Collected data
========================================

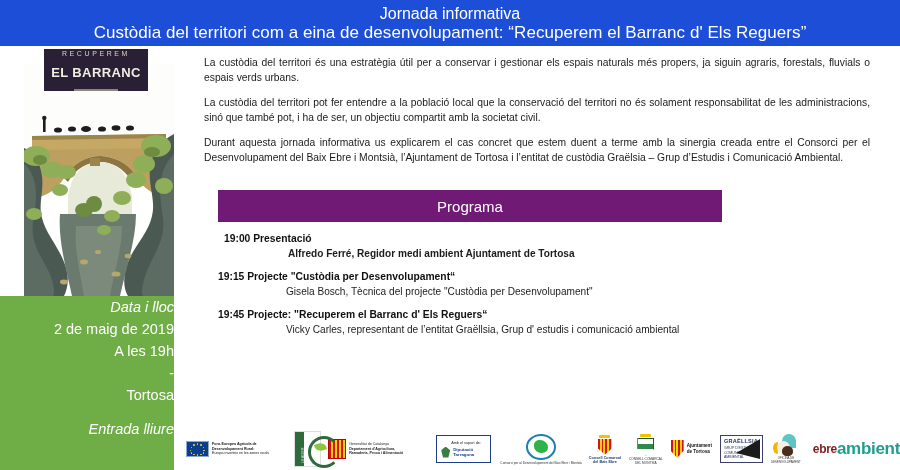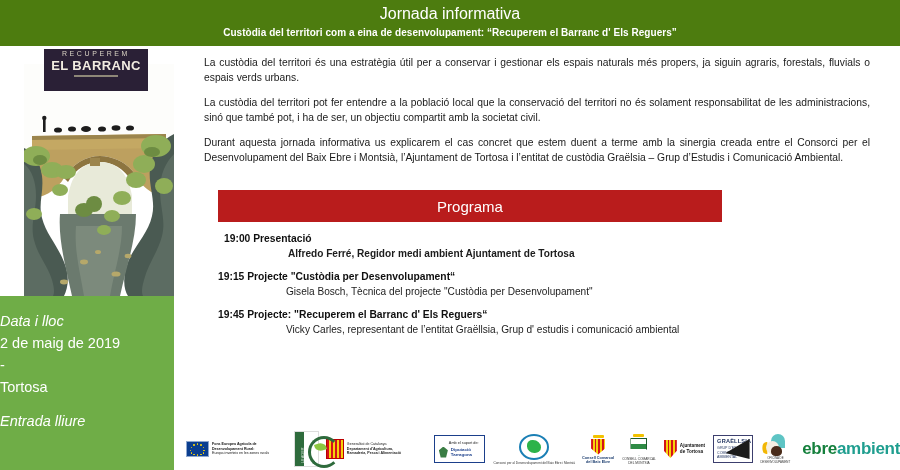--- a/index.html
+++ b/index.html
@@ -7,76 +7,76 @@
     width:900px;height:470px;
     background:#ffffff;
     font-family:"Liberation Sans", sans-serif;
     overflow:hidden;
     position:relative;
   }
 
   
   #header-banner{
     position:absolute;left:0;top:0;width:900px;height:46px;
-    background:#4d7c0f;
+    background:#1d4ed8;
     display:flex;flex-direction:column;align-items:center;justify-content:center;
     color:#ffffff;
   }
-  #header-title{font-size:10px;font-weight:bold;line-height:17px;margin-top:1px;letter-spacing:.05px;}
+  #header-title{font-size:17px;font-weight:normal;line-height:17px;margin-top:1px;letter-spacing:.05px;}
 
   
   #left-column{
     position:absolute;left:0;top:46px;width:174px;height:424px;
   }
   #poster{
     position:absolute;left:24px;top:0;width:150px;height:250px;
     background:#ffffff;overflow:hidden;
   }
   #poster-header{
     position:absolute;left:20px;top:3px;width:104px;height:42px;
     background:#2a2036;
-    display:flex;flex-direction:column;align-items:center;justify-content:flex-start;
+    display:flex;flex-direction:column;align-items:center;justify-content:space-between;
   }
   #poster-header-top{
     color:#d9d2c4;font-size:7px;letter-spacing:2.6px;font-weight:500;line-height:9px;
   }
   #poster-header-main{
     color:#f2ece1;font-size:13px;font-weight:bold;letter-spacing:.4px;line-height:15px;
   }
   #poster-header-rule{
     width:44px;height:2px;background:#8e8778;margin-top:2px;
   }
   #poster-illustration{
     position:absolute;left:0;top:18px;width:150px;height:232px;
   }
 
   
   #info-panel{
     position:absolute;left:0;top:250px;width:174px;height:174px;
     background:#6FAD47;color:#ffffff;
-    text-align:left;
-    padding-top:14px;box-sizing:border-box;
+    text-align:right;
+    padding-top:0;box-sizing:border-box;
   }
   #info-panel .line{font-size:14.5px;line-height:22px;}
   #info-panel .italic{font-style:italic;}
   #info-panel .spacer{height:12px;}
 
   
   #main-content{
     position:absolute;left:204px;top:56px;width:666px;
     color:#1a1a1a;
   }
   .body-paragraph{
     font-size:10.3px;line-height:14.6px;text-align:justify;margin:0 0 11px 0;
   }
 
   
   #programa-banner{
     position:absolute;left:218px;top:190px;width:504px;height:32px;
-    background:#b91c1c;
+    background:#701a75;
     display:flex;align-items:center;justify-content:center;
     color:#ffffff;font-size:15px;
   }
 
   
   #schedule{
     position:absolute;left:218px;top:232px;width:660px;
   }
   .schedule-item{margin-bottom:9px;}
   .schedule-title{
@@ -225,21 +225,21 @@
     position:absolute;left:9px;top:12px;width:11px;height:10px;background:#4a2c1a;border-radius:50% 50% 40% 40%;
   }
   #logo-ofic .of-moon{
     position:absolute;left:0;top:8px;width:9px;height:12px;background:#f2b705;border-radius:50%;
     clip-path:polygon(0 0,55% 0,55% 100%,0 100%);
   }
   #logo-ofic .of-cap{font-size:2.9px;text-align:center;color:#333;line-height:3.4px;margin-top:1px;}
 
   
   #logo-ebre{margin-left:12px;}
-  #logo-ebre .eb-a{font-size:17px;font-weight:bold;color:#15803d;letter-spacing:-.3px;}
+  #logo-ebre .eb-a{font-size:12px;font-weight:bold;color:#7f1d1d;letter-spacing:-.3px;}
   #logo-ebre .eb-b{font-size:17px;font-weight:bold;color:#1f9e8f;letter-spacing:-.3px;}
 </style>
 </head>
 <body>
 
 <div id="header-banner">
   <div>Jornada informativa</div>
 
   <div id="header-title">Custòdia del territori com a eina de desenvolupament: “Recuperem el Barranc d' Els Reguers”</div>
 </div>
@@ -320,20 +320,21 @@
     <div id="poster-header">
       <div id="poster-header-top">RECUPEREM</div>
       <div id="poster-header-main">EL BARRANC</div>
       <div id="poster-header-rule"></div>
     </div>
   </div>
 
   <div id="info-panel">
     <div class="line italic">Data i lloc</div>
     <div class="line">2 de maig de 2019</div>
+    <div class="line">A les 19h</div>
     <div class="line">-</div>
     <div class="line">Tortosa</div>
     <div class="spacer"></div>
     <div class="line italic">Entrada lliure</div>
   </div>
 </div>
 
 <div id="main-content">
   <p class="body-paragraph">La custòdia del territori és una estratègia útil per a conservar i gestionar els espais naturals més propers, ja siguin agraris, forestals, fluvials o espais verds urbans.</p>
   <p class="body-paragraph">La custòdia del territori pot fer entendre a la població local que la conservació del territori no és solament responsabilitat de les administracions, sinó que també pot, i ha de ser, un objectiu compartit amb la societat civil.</p>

========================================

§ **EXERCISE REQUIREMENTS**
What is needed is an exact printout of all the entries, without the pictures.

§ **RESULT OF THE EXERCISE**
--- a/index.html
+++ b/index.html
@@ -7,76 +7,76 @@
     width:900px;height:470px;
     background:#ffffff;
     font-family:"Liberation Sans", sans-serif;
     overflow:hidden;
     position:relative;
   }
 
   
   #header-banner{
     position:absolute;left:0;top:0;width:900px;height:46px;
-    background:#4d7c0f;
+    background:#1d4ed8;
     display:flex;flex-direction:column;align-items:center;justify-content:center;
     color:#ffffff;
   }
-  #header-title{font-size:10px;font-weight:bold;line-height:17px;margin-top:1px;letter-spacing:.05px;}
+  #header-title{font-size:17px;font-weight:normal;line-height:17px;margin-top:1px;letter-spacing:.05px;}
 
   
   #left-column{
     position:absolute;left:0;top:46px;width:174px;height:424px;
   }
   #poster{
     position:absolute;left:24px;top:0;width:150px;height:250px;
     background:#ffffff;overflow:hidden;
   }
   #poster-header{
     position:absolute;left:20px;top:3px;width:104px;height:42px;
     background:#2a2036;
-    display:flex;flex-direction:column;align-items:center;justify-content:flex-start;
+    display:flex;flex-direction:column;align-items:center;justify-content:space-between;
   }
   #poster-header-top{
     color:#d9d2c4;font-size:7px;letter-spacing:2.6px;font-weight:500;line-height:9px;
   }
   #poster-header-main{
     color:#f2ece1;font-size:13px;font-weight:bold;letter-spacing:.4px;line-height:15px;
   }
   #poster-header-rule{
     width:44px;height:2px;background:#8e8778;margin-top:2px;
   }
   #poster-illustration{
     position:absolute;left:0;top:18px;width:150px;height:232px;
   }
 
   
   #info-panel{
     position:absolute;left:0;top:250px;width:174px;height:174px;
     background:#6FAD47;color:#ffffff;
-    text-align:left;
-    padding-top:14px;box-sizing:border-box;
+    text-align:right;
+    padding-top:0;box-sizing:border-box;
   }
   #info-panel .line{font-size:14.5px;line-height:22px;}
   #info-panel .italic{font-style:italic;}
   #info-panel .spacer{height:12px;}
 
   
   #main-content{
     position:absolute;left:204px;top:56px;width:666px;
     color:#1a1a1a;
   }
   .body-paragraph{
     font-size:10.3px;line-height:14.6px;text-align:justify;margin:0 0 11px 0;
   }
 
   
   #programa-banner{
     position:absolute;left:218px;top:190px;width:504px;height:32px;
-    background:#b91c1c;
+    background:#701a75;
     display:flex;align-items:center;justify-content:center;
     color:#ffffff;font-size:15px;
   }
 
   
   #schedule{
     position:absolute;left:218px;top:232px;width:660px;
   }
   .schedule-item{margin-bottom:9px;}
   .schedule-title{
@@ -225,21 +225,21 @@
     position:absolute;left:9px;top:12px;width:11px;height:10px;background:#4a2c1a;border-radius:50% 50% 40% 40%;
   }
   #logo-ofic .of-moon{
     position:absolute;left:0;top:8px;width:9px;height:12px;background:#f2b705;border-radius:50%;
     clip-path:polygon(0 0,55% 0,55% 100%,0 100%);
   }
   #logo-ofic .of-cap{font-size:2.9px;text-align:center;color:#333;line-height:3.4px;margin-top:1px;}
 
   
   #logo-ebre{margin-left:12px;}
-  #logo-ebre .eb-a{font-size:17px;font-weight:bold;color:#15803d;letter-spacing:-.3px;}
+  #logo-ebre .eb-a{font-size:12px;font-weight:bold;color:#7f1d1d;letter-spacing:-.3px;}
   #logo-ebre .eb-b{font-size:17px;font-weight:bold;color:#1f9e8f;letter-spacing:-.3px;}
 </style>
 </head>
 <body>
 
 <div id="header-banner">
   <div>Jornada informativa</div>
 
   <div id="header-title">Custòdia del territori com a eina de desenvolupament: “Recuperem el Barranc d' Els Reguers”</div>
 </div>
@@ -320,20 +320,21 @@
     <div id="poster-header">
       <div id="poster-header-top">RECUPEREM</div>
       <div id="poster-header-main">EL BARRANC</div>
       <div id="poster-header-rule"></div>
     </div>
   </div>
 
   <div id="info-panel">
     <div class="line italic">Data i lloc</div>
     <div class="line">2 de maig de 2019</div>
+    <div class="line">A les 19h</div>
     <div class="line">-</div>
     <div class="line">Tortosa</div>
     <div class="spacer"></div>
     <div class="line italic">Entrada lliure</div>
   </div>
 </div>
 
 <div id="main-content">
   <p class="body-paragraph">La custòdia del territori és una estratègia útil per a conservar i gestionar els espais naturals més propers, ja siguin agraris, forestals, fluvials o espais verds urbans.</p>
   <p class="body-paragraph">La custòdia del territori pot fer entendre a la població local que la conservació del territori no és solament responsabilitat de les administracions, sinó que també pot, i ha de ser, un objectiu compartit amb la societat civil.</p>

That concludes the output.